Secondly, the hybrid source is not as flexible as this design. Ported to RisingWave, it will be like: a hybrid source can combine multiple connectors in one table/source. This makes everything in “one shot”, but users won’t know whether it’s correct until the first source is exhausted.

## Discussions

**Shall we name it a Batch Source to differentiate from existing source?**

I feel that it’s like an attribute of source e.g.

```
Source can_batch_read? can_stream?
Kafka yes yes
Iceberg yes no
SQS no yes
```

**What about external lookup join? 🤔 Asking because of the question Source vs Ext Table. It sounds like it can have such ability.**

No, because Iceberg doesn’t have pk and can’t select row efficiently. Maybe we can support external lookup table in the future, but out of scope of this.

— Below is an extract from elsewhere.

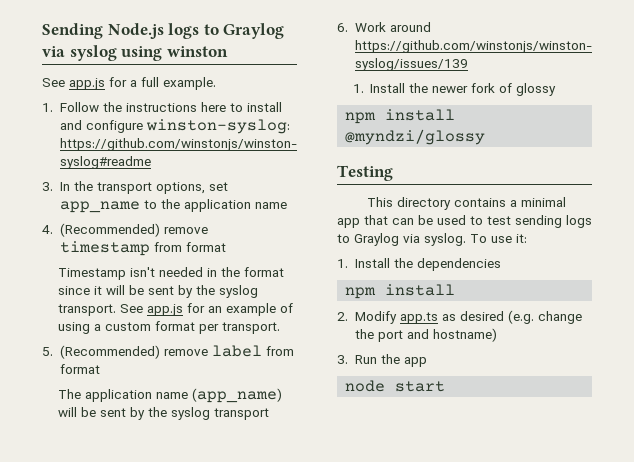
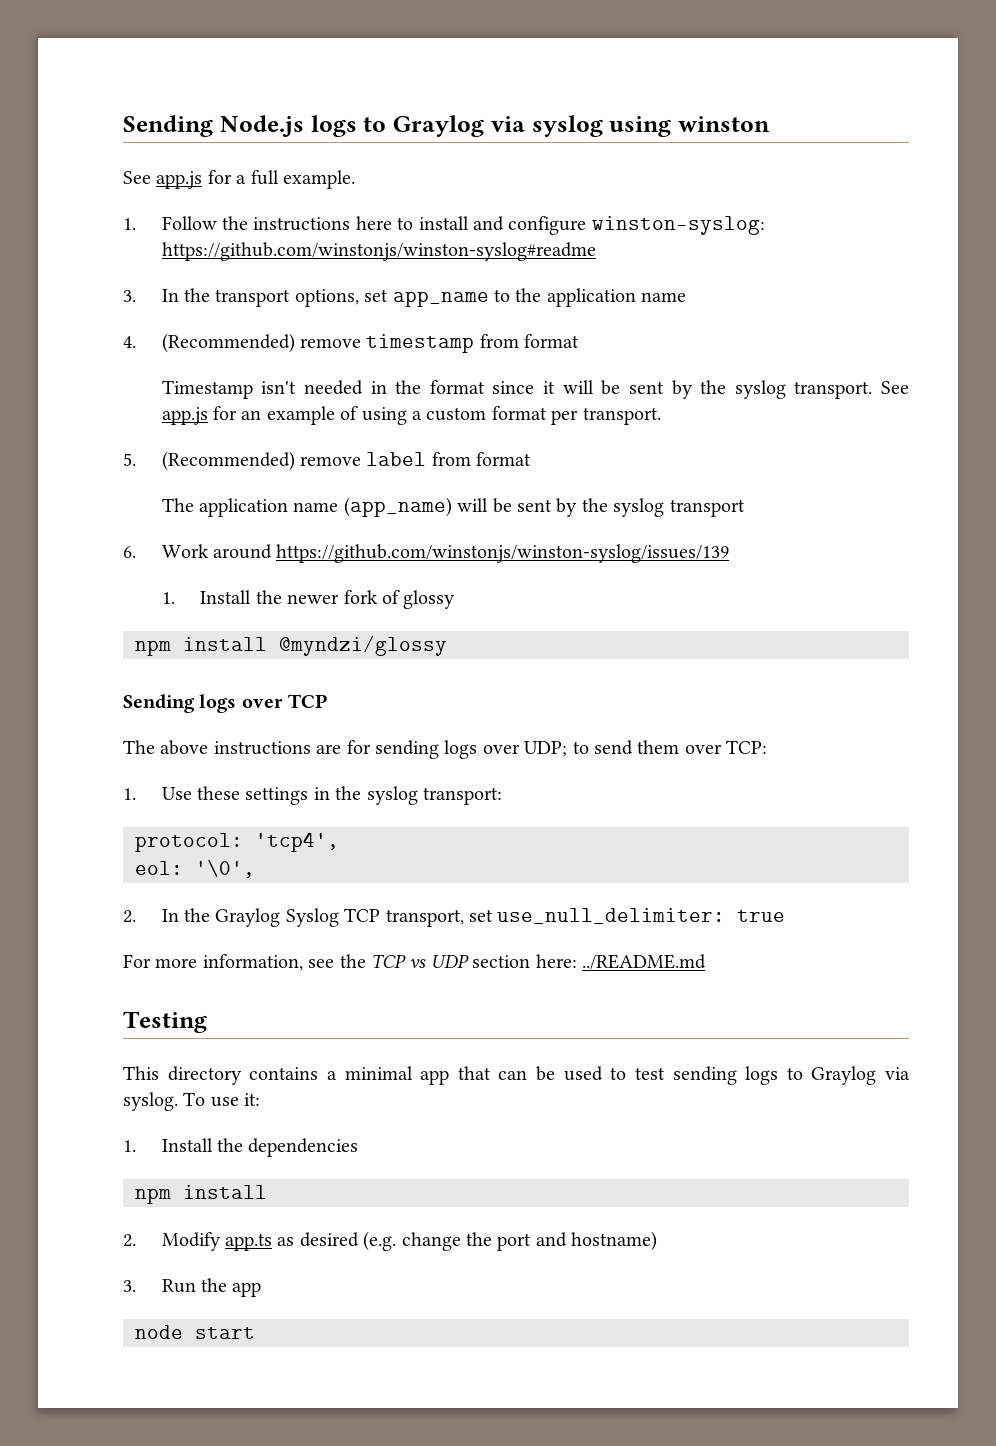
(486, 137) none -> [123,694,328,713] [123,740,768,759] [123,786,503,805] [135,832,339,852] [135,859,255,878] [123,908,786,927] [123,954,706,971] // Sending logs over TCP // The above instructions are for sending logs over UDP; to send them over TCP: // 1. Use these settings in the syslog transport: // protocol: 'tcp4', // eol: '\0', // 2. In the Graylog Syslog TCP transport, set use_null_delimiter: true // For more information, see the TCP vs UDP section here: ../README.md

**Abort `INSERT INTO SELECT`, simply distributed is not enough. We need to think about failover. Also we need a lot of optimizations to make it practical, especially when MOR is required.**

- (Eric) Regarding of failover, I believe it’s nice-to-have, but I don’t have any good ideas.
- This is not a good user experience, I think we need to rethink about it
- Any ideas to improve?


- To ingest a large amount of historical data by inserting dml would take a long time. It is a large transaction, but currently, our atomicity is only provided for small transactions.
- We don't have a recovery mechanism to restart DML from the last failure point. It seems users need to delete partial data from the table and then insert data from the beginning instead.